Version-Release number of selected component (if applicable):
Steps to Reproduce:
1. [in kernel git repo] git ls-files "*.[ch]" | cscope -bqkv -i-
Subtle corruption in the inverted index.
Correct inverted index.
0) While researching bug #837296 I wrote a simple index parser (which will attach shortly).
1) After _lots_ of staring at the cscope code and the inverted indices it generates I noticed it subtly corrupts the inverted its indices (on x86_64).
2) Some background:
- the index consist of blocks of 16384 bytes.
- each blocks starts with a 3 longs sized header:
* number of terms in this block
* number of next block
* number of previous block
- this is followed by a list (number of terms long) of entries, of size 2 long. These entries contain (amongst other things) the offset to an entry in the next list.
- this next list (also number of terms long) contains the strings of these terms and their offset in the postings file (ie, cscope.po.out)
The first list grows up, the second list grows down. Due to errors in the handling of x86_64's long size these two lists end up overwriting each other. Net effect: some terms are not properly indexed.

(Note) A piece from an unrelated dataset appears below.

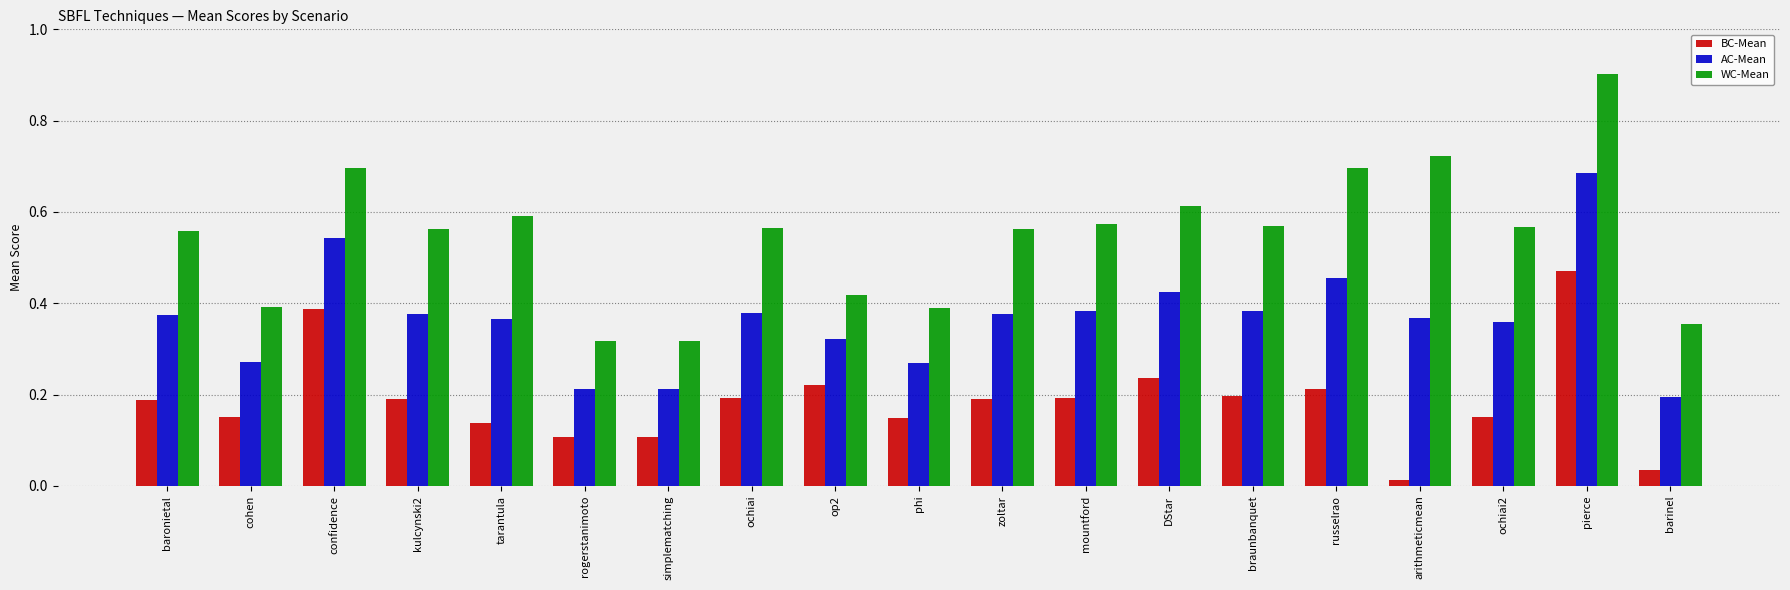

What is the sum of all AC-Mean values?

7.0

3) I'll also attach two patches that (together) seem to fix this issue.
Created attachment 596212 [details]
simple parse of inverted index file (cscope.in.out)

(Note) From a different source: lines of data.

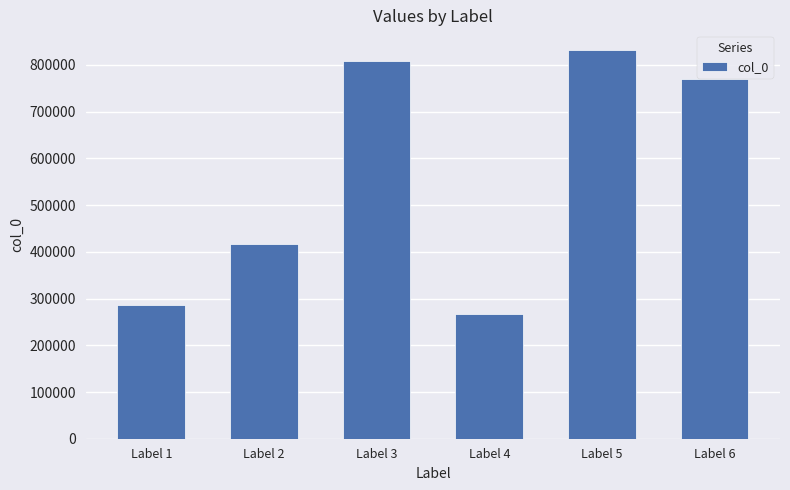

Which category has the lowest value across all series?

Label 4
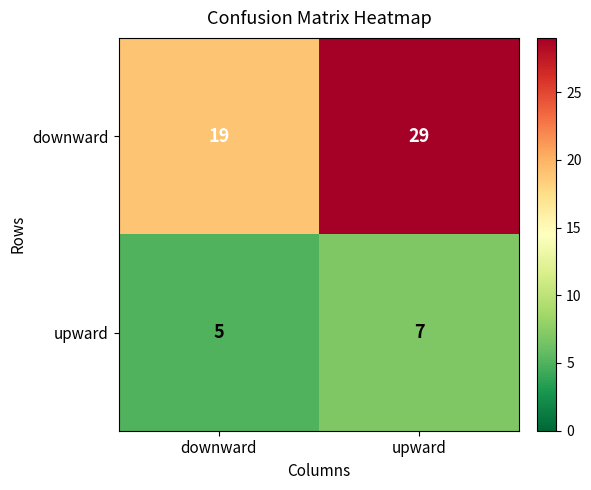

Which series changed the most between downward and upward?

downward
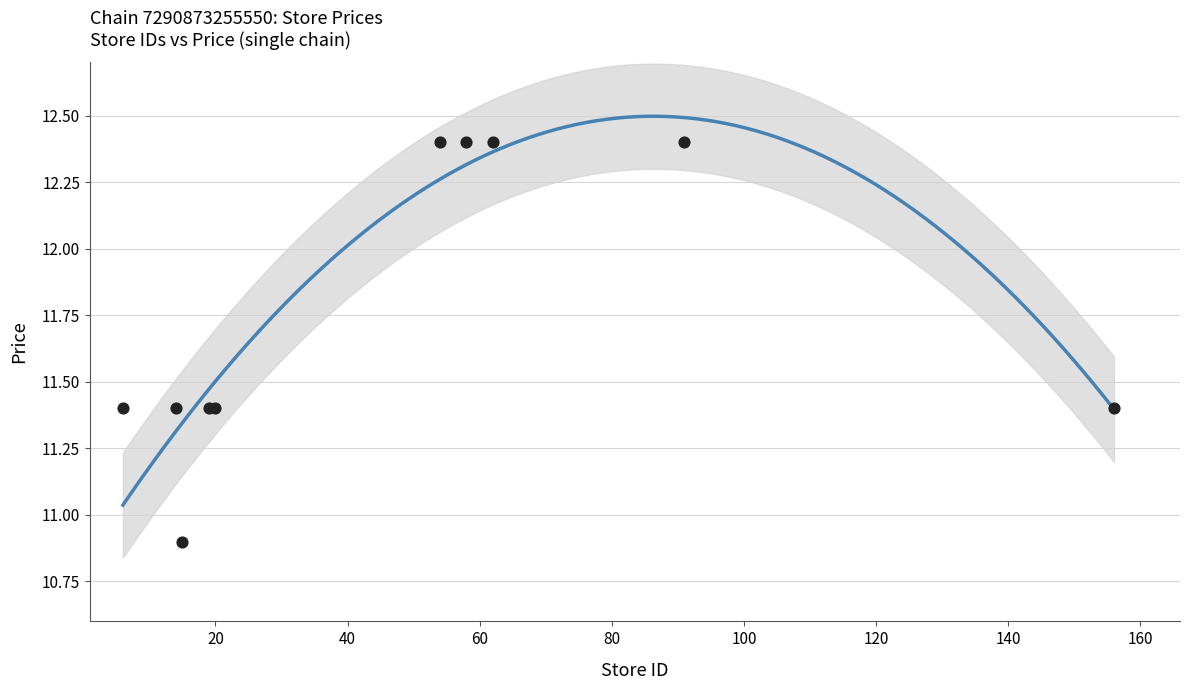

What Y value in the scatter plot is closest to 11?

10.9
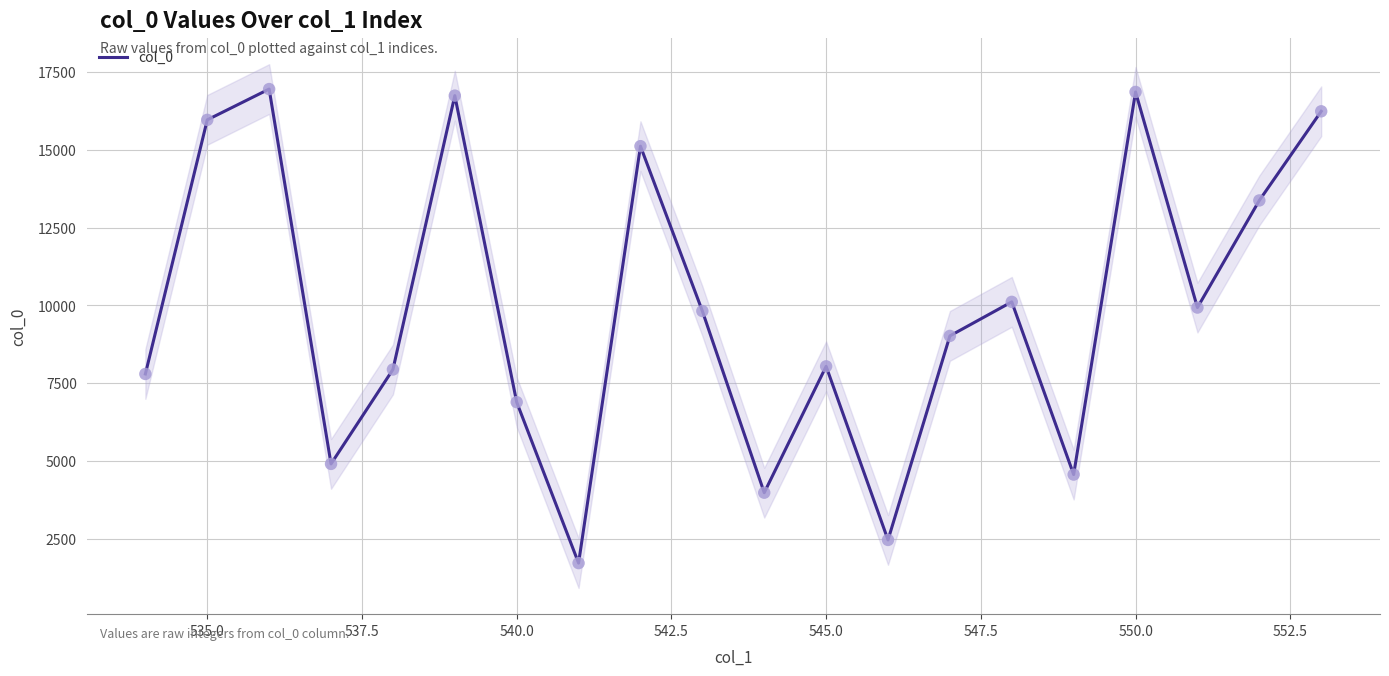

The value of col_0 at 550.0 is 16862. True or false?

True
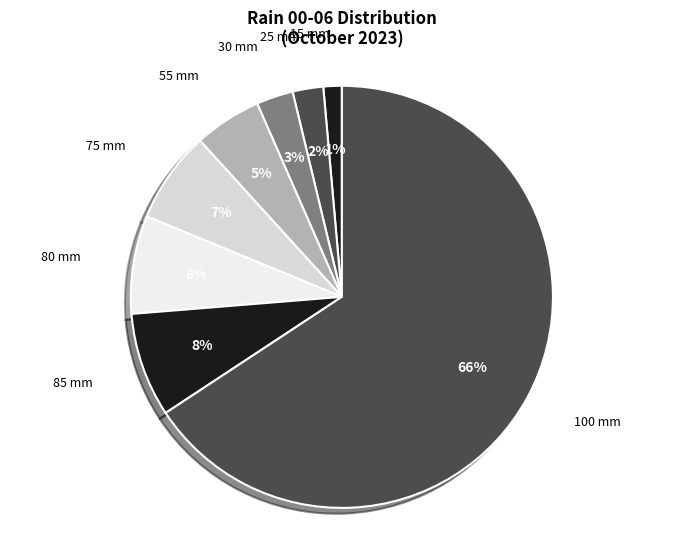

Is there any slice that represents more than half of the pie?

Yes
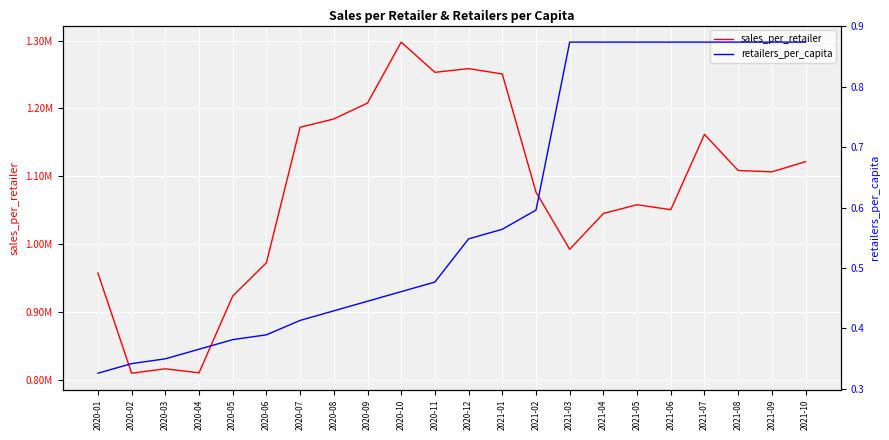

Rank the series at 2020-08 from lowest to highest value.

retailers_per_capita, sales_per_retailer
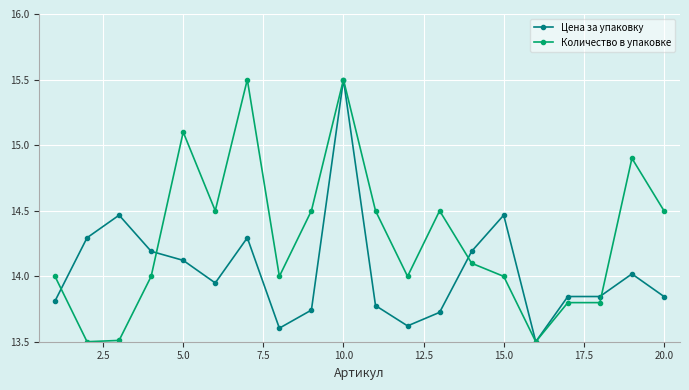

True or false: Цена за упаковку has more than 2 points higher than both neighbors.

True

Usage: perl index.pl cscope.in.out
Created attachment 596217 [details]
fix code that is fairly obviously wrond on x86_64
0) This patch fixes code (and some comments) that is fairly obviously wrong. "amtused" (amount used?) starts at 16 (3 * 4 plus 4 for security). I suggest changing this to simply 3 * sizeof(long).
1) So this also drops the security margin: that shouldn't be necessary.
2) Comments welcome.
3) I'd be happy to turn this into a proper patch after review. (Does cscope have a git repo?)

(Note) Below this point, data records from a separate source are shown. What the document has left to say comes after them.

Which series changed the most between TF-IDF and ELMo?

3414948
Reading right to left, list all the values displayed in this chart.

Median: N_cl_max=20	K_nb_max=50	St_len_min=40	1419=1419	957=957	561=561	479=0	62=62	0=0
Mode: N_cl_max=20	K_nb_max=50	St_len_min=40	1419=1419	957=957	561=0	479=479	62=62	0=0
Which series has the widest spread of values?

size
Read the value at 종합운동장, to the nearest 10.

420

Created attachment 596219 [details]
fix code that is apparently also incorrect
0) The previous patch in itself doesn't fix all corruption. Some further staring at the code suggested this patch, which simply changes another suspicious magic constant at a strategic spot. (The spot were the code somehow manages to remove the last term from a block, ie drop the term that would be too large to also fit in that block.)
1) This code seems to work. I'm far from sure why. To become sure requires in depth analysis of invmake() and invnewterm(). But I happen to value my sanity. So chances are I will not be a to do that analysis...
2) Review appreciated.
thanks, I'll take a look at this tomorrow!
Paul, I've loked at your code and all your changes look reasonable to me. When cscope was written back in Bell labs in the 80's I imagine no one ever thought that longs would be more than 4 bytes.
I've been meaning to convert the cscope tree from cvs to git forever now, but for now you can browse the upstream source at sourceforge (http://cscope.sourceforge.net). i'll integrate these patches as they are upstream and pull them back to fedora shortly. Thanks!
cscope-15.8-2.fc16 has been submitted as an update for Fedora 16.
(In reply to comment #5)
> I've been meaning to convert the cscope tree from cvs to git forever now,
> but for now you can browse the upstream source at sourceforge
It's probably quite a job to convert from cvs to git. I can't help with that job (having never done it myself). That would make it rather self-serving to just say that a git repository for cscope would be greatly appreciated. So I'll refrain from saying that.
> i'll integrate these patches as they are
> upstream and pull them back to fedora shortly. Thanks!
Would you prefer that future patches, if any, be submitted upstream? Fedora cscope is now patch clean, so Fedora specific patches should be rare.
* should fix your issue,
* was pushed to the Fedora 16 testing repository,
* should be available at your local mirror within two days.
Update it with:
# su -c 'yum update --enablerepo=updates-testing cscope-15.8-2.fc16'
as soon as you are able to.
Please go to the following url:
then log in and leave karma (feedback).
cscope-15.8-2.fc16 has been pushed to the Fedora 16 stable repository. If problems still persist, please make note of it in this bug report.